Produce as output only the lines below starting at the line with "histopathology image reveals" and continuing through the line with "of normal human", each one exactly as written.

---- Supplied material

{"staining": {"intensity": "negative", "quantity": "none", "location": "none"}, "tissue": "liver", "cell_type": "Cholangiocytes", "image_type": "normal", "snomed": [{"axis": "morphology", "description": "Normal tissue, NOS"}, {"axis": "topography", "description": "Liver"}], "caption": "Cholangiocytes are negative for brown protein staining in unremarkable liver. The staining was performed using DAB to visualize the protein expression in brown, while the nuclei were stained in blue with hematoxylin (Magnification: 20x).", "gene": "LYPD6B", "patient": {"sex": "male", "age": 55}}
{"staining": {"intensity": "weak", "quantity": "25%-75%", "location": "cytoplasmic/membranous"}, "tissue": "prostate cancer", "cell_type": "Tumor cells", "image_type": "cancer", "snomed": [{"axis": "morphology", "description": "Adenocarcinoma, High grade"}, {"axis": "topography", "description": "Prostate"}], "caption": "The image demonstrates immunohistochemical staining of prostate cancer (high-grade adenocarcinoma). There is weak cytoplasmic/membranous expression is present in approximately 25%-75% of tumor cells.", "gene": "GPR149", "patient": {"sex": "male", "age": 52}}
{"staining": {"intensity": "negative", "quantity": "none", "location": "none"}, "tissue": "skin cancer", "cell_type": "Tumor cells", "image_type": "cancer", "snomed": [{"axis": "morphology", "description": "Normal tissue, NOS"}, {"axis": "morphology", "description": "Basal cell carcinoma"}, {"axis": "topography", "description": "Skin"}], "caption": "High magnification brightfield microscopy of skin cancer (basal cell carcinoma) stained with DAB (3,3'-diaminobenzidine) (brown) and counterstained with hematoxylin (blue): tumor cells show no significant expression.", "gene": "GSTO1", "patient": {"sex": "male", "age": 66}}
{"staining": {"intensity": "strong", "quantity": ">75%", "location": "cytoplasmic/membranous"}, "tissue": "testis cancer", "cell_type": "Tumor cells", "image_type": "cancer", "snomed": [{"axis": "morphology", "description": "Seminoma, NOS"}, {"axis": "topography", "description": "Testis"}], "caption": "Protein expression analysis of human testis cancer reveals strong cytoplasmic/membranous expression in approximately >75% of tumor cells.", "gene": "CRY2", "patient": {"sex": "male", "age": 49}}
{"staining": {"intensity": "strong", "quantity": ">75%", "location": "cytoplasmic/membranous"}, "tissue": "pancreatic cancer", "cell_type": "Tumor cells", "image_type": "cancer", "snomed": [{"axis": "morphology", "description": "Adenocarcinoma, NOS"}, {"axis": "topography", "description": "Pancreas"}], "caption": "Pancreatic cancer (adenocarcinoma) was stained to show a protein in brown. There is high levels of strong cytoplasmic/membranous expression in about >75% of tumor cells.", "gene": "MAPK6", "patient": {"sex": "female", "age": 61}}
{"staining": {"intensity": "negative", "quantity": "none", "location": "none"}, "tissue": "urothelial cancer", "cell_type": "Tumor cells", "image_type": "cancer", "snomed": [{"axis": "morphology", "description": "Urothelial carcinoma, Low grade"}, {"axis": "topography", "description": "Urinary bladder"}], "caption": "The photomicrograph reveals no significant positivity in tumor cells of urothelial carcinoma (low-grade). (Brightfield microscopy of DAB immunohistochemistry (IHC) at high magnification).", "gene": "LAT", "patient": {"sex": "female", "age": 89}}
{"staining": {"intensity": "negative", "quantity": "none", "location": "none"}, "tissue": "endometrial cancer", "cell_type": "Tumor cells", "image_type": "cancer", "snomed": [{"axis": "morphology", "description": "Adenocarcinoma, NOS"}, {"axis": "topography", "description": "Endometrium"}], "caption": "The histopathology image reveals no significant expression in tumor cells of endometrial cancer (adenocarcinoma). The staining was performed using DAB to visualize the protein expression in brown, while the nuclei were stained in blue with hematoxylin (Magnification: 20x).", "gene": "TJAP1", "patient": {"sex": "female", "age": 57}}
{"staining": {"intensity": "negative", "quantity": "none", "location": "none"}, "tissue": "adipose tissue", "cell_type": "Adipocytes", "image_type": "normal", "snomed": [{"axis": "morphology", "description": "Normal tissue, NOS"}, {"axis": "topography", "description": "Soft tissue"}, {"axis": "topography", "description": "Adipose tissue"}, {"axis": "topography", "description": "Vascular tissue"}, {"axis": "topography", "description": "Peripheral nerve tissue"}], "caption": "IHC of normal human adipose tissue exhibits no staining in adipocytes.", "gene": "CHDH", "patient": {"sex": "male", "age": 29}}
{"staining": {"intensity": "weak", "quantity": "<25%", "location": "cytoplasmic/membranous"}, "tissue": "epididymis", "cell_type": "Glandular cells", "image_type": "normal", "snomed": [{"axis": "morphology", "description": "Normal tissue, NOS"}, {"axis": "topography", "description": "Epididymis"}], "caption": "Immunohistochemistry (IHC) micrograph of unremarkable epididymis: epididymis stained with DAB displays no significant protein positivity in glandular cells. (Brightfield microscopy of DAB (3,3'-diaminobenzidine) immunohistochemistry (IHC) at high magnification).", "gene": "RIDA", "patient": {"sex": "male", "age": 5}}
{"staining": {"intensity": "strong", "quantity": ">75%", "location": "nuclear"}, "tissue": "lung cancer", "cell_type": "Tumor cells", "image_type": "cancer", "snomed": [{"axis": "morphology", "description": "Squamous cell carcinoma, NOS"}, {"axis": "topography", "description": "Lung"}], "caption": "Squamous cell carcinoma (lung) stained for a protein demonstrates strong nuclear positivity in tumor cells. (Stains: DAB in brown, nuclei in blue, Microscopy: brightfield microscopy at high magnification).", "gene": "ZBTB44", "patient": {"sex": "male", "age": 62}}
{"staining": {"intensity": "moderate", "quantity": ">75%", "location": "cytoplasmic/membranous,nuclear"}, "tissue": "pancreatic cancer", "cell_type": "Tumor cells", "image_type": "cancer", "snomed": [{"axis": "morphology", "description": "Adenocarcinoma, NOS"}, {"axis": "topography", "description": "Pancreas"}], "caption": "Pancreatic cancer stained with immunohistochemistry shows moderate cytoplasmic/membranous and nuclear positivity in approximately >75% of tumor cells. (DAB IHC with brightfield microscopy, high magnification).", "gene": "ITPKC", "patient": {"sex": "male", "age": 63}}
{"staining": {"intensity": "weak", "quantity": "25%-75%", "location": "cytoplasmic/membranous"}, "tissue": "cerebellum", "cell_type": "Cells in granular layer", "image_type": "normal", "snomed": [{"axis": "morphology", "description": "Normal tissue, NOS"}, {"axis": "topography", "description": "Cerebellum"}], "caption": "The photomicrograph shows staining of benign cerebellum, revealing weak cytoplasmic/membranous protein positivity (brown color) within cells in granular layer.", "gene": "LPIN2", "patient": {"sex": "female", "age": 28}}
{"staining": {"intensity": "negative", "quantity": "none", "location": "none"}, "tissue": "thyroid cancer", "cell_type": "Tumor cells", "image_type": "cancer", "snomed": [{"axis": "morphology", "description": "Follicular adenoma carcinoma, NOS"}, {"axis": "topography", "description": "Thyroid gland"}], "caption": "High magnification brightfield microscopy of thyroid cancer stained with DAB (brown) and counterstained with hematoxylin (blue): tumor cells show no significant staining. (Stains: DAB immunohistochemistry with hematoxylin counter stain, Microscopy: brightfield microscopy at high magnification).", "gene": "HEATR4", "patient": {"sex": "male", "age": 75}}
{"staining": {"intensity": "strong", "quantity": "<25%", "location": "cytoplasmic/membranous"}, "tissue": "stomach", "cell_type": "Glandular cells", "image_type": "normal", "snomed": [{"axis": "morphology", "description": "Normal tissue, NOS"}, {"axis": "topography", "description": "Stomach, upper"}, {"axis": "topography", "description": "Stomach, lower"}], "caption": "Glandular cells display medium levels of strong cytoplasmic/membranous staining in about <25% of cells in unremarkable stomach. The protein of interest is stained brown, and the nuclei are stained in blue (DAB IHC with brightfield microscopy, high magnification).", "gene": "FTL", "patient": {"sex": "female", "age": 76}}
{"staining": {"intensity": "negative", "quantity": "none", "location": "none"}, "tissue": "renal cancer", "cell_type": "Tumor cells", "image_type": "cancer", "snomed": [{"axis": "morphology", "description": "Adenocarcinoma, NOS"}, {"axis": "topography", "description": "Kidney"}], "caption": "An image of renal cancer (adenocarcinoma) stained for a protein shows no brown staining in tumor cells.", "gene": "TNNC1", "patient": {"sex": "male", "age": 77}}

--------

→ Exercise response
{"staining": {"intensity": "negative", "quantity": "none", "location": "none"}, "tissue": "endometrial cancer", "cell_type": "Tumor cells", "image_type": "cancer", "snomed": [{"axis": "morphology", "description": "Adenocarcinoma, NOS"}, {"axis": "topography", "description": "Endometrium"}], "caption": "The histopathology image reveals no significant expression in tumor cells of endometrial cancer (adenocarcinoma). The staining was performed using DAB to visualize the protein expression in brown, while the nuclei were stained in blue with hematoxylin (Magnification: 20x).", "gene": "TJAP1", "patient": {"sex": "female", "age": 57}}
{"staining": {"intensity": "negative", "quantity": "none", "location": "none"}, "tissue": "adipose tissue", "cell_type": "Adipocytes", "image_type": "normal", "snomed": [{"axis": "morphology", "description": "Normal tissue, NOS"}, {"axis": "topography", "description": "Soft tissue"}, {"axis": "topography", "description": "Adipose tissue"}, {"axis": "topography", "description": "Vascular tissue"}, {"axis": "topography", "description": "Peripheral nerve tissue"}], "caption": "IHC of normal human adipose tissue exhibits no staining in adipocytes.", "gene": "CHDH", "patient": {"sex": "male", "age": 29}}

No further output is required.